Sir James Anderson Scott Watson CBE, FRSE (16 November 1889 – 1966) was a 20th-century Scottish agriculturalist.
Watson was born on 16 November 1889 in Forfar, the son of William Watson a farmer at Downieken near Dundee. He studied science at the University of Edinburgh graduating with a BSc in 1908. He then went to the United States to study agriculture at the University of Iowa, gaining an MSc in 1910.[1]
He began lecturing in agriculture at the University of Edinburgh in 1911. In the World War I he served in the Lothian and Border Horse Yeomanry for a year and was then commissioned at the rank of 2nd Lieutenant into the Royal Field Artillery where he won the Military Cross for bravery.[2]
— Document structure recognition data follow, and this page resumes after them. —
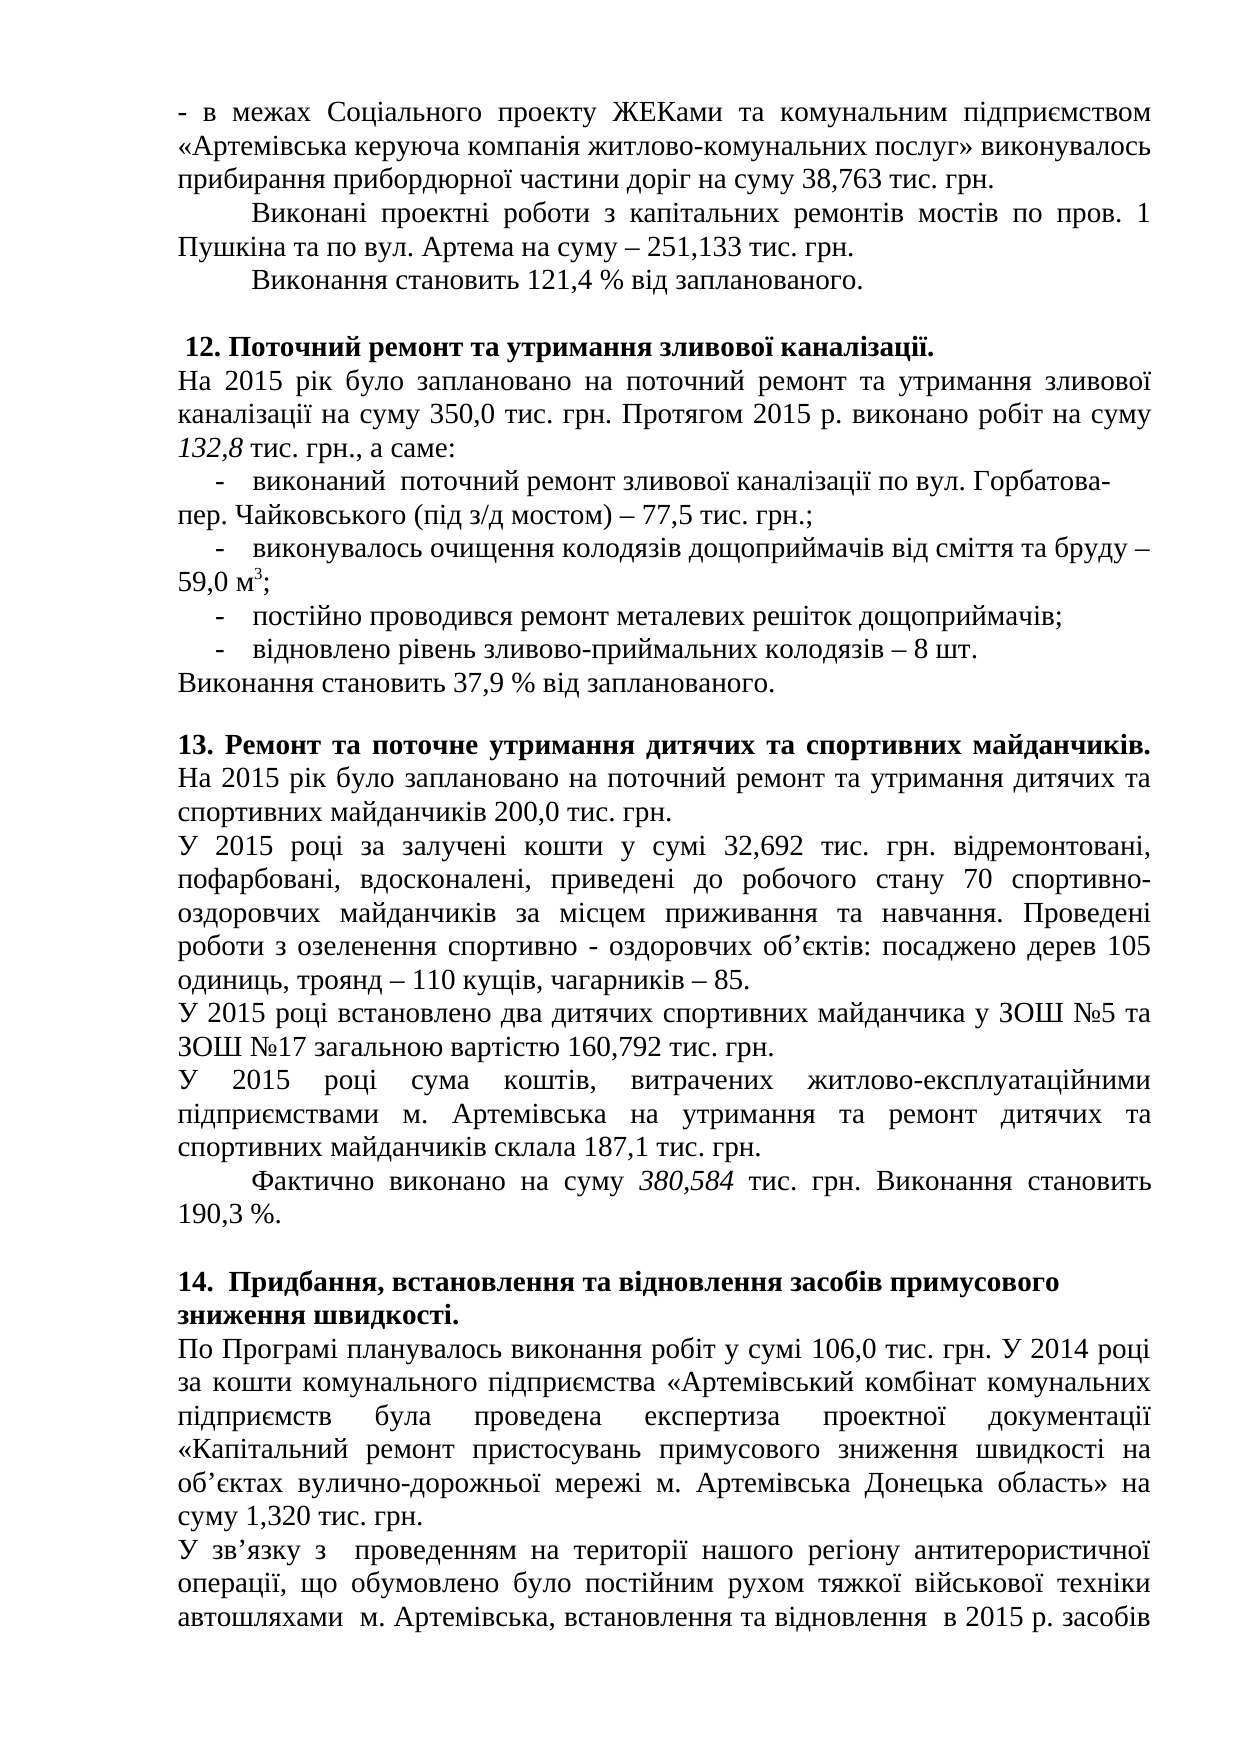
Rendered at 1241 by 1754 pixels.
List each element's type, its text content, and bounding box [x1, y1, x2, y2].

list виконаний поточний ремонт зливової каналізації по вул. Горбатова- [215, 463, 1152, 497]
list 13. Ремонт та поточне утримання дитячих та спортивних майданчиків. На 2015 рік було заплановано на поточний ремонт та утримання дитячих та спортивних майданчиків 200,0 тис. грн. [177, 727, 1152, 828]
list виконувалось очищення колодязів дощоприймачів від сміття та бруду – [215, 531, 1152, 564]
list 12. Поточний ремонт та утримання зливової каналізації. [177, 329, 1152, 363]
list У 2015 році встановлено два дитячих спортивних майданчика у ЗОШ №5 та ЗОШ №17 загальною вартістю 160,792 тис. грн. [177, 995, 1152, 1062]
list пер. Чайковського (під з/д мостом) – 77,5 тис. грн.; [177, 497, 1152, 531]
list У 2015 році за залучені кошти у сумі 32,692 тис. грн. відремонтовані, пофарбовані, вдосконалені, приведені до робочого стану 70 спортивно-оздоровчих майданчиків за місцем приживання та навчання. Проведені роботи з озеленення спортивно - оздоровчих об’єктів: посаджено дерев 105 одиниць, троянд – 110 кущів, чагарників – 85. [177, 828, 1152, 995]
list - в межах Соціального проекту ЖЕКами та комунальним підприємством «Артемівська керуюча компанія житлово-комунальних послуг» виконувалось прибирання прибордюрної частини доріг на суму 38,763 тис. грн. [177, 94, 1152, 195]
list відновлено рівень зливово-приймальних колодязів – 8 шт. [215, 631, 1152, 665]
text 14. Придбання, встановлення та відновлення засобів примусового зниження швидкості. [177, 1264, 1152, 1331]
list У 2015 році сума коштів, витрачених житлово-експлуатаційними підприємствами м. Артемівська на утримання та ремонт дитячих та спортивних майданчиків склала 187,1 тис. грн. [177, 1062, 1152, 1163]
list 59,0 м3; [177, 564, 1152, 598]
list Виконання становить 37,9 % від запланованого. [177, 665, 1152, 698]
list Фактично виконано на суму 380,584 тис. грн. Виконання становить 190,3 %. [177, 1163, 1152, 1230]
list На 2015 рік було заплановано на поточний ремонт та утримання зливової каналізації на суму 350,0 тис. грн. Протягом 2015 р. виконано робіт на суму 132,8 тис. грн., а саме: [177, 363, 1152, 463]
list Виконані проектні роботи з капітальних ремонтів мостів по пров. 1 Пушкіна та по вул. Артема на суму – 251,133 тис. грн. [177, 195, 1152, 262]
list постійно проводився ремонт металевих решіток дощоприймачів; [215, 598, 1152, 631]
text По Програмі планувалось виконання робіт у сумі 106,0 тис. грн. У 2014 році за кошти комунального підприємства «Артемівський комбінат комунальних підприємств була проведена експертиза проектної документації «Капітальний ремонт пристосувань примусового зниження швидкості на об’єктах вулично-дорожньої мережі м. Артемівська Донецька область» на суму 1,320 тис. грн. [177, 1331, 1152, 1532]
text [177, 1532, 1152, 1633]
list Виконання становить 121,4 % від запланованого. [177, 262, 1152, 296]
In 1922, he became Britain's first ever Professor of Agriculture (still at University of Edinburgh). In 1925 he transferred to be the Sibthorpian Professor of Rural Economy at the University of Oxford replacing William Somerville.[3] He retired in 1944 and was succeeded at Oxford by .[4]
On 15 July 1949, he was knighted by King George VI for services to agriculture.[5]
Watson was elected a Fellow of the Royal Society of Edinburgh (FRSE). His proposers were Robert Wallace, James Cossar Ewart, Sir Thomas Hudson Beare, and Robert Stewart MacDougall.